Location
- Jalan Kolam Ayer, 51200 Ampang, Kuala Lumpur Malaysia

Information
- Type: Public all-girls fully residential school
- Motto: Proaktif, Inovatif, Efektif Proactive, Innovative, Effective
- Established: 1 April 2003^{[citation needed]}
- Principal: Jamilah Abd Rahman (2009-2011) Datin Seri Zavirah Shaari (2012-2015) Asiah Zainal Abidin (2016-2020) Hajah Noridah Bt Haji Ramlan (2020-2022) Norzila binti Ali Musa (2022-now)
- Grades: Form 1 - Form 5
- Classes: Adioda, Bakerara, Cattleya
- Houses: Oncidium Epidendrium Brasssidium Dendrobium
- Yearbook: Mestika SESERI
- Website: www.seseri.edu.my

= SMS Seri Puteri =

Sekolah Menengah Sains Seri Puteri (Seri Puteri Science Secondary School; abbreviated SESERI) is an all-girls fully residential school in Malaysia, located in the heart of Kuala Lumpur. Each class and house in SESERI is named after the family of orchids.
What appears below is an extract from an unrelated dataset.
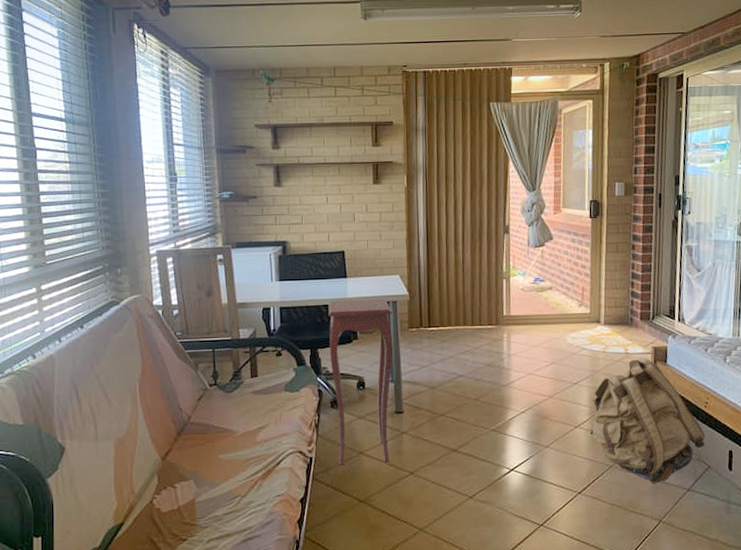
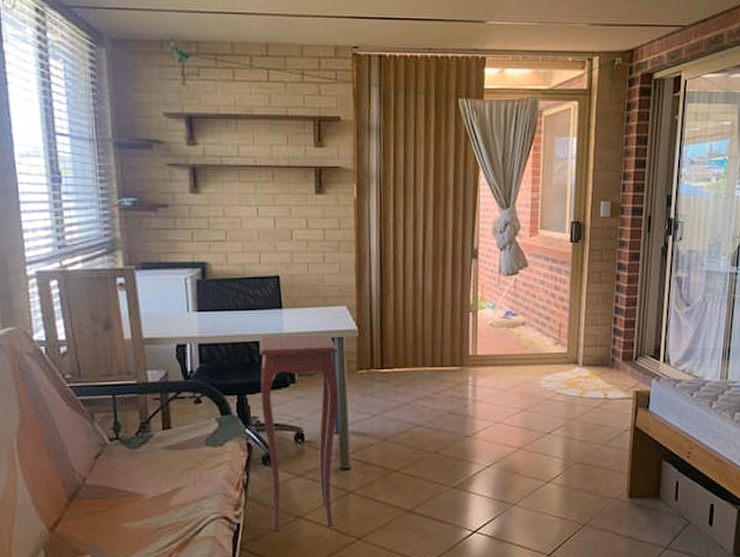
backpack: present [589,358,706,485] -> none [562,403,687,544]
SESERI was officially opened on 3 June 2003, on the previous site of Sekolah Seri Puteri which moved to a new site in Cyberjaya. 2004 was the first year for the Form 5 students of SESERI to sit for Sijil Pelajaran Malaysia (SPM).

Inducted as the 46th Sekolah Berasrama Penuh in Malaysia, the school consists of only selected female students who got straight As in PT3 throughout the country. Starting from 2016, SESERI admits Form 1 students who got 5As in their UPSR examination. During 2017, SESERI takes in students who scored 6As - 4As due to the changes made in the UPSR format.

The school consists of an administrative block, a science laboratories block, academic blocks, main hall, a cafeteria and a court called Gelanggang Anggerik Sari. In the hostel, there are three residential blocks, a mosque, a dining hall and a sports field.

In the 2019 SPM examination, the school gained a GPS of 1.68.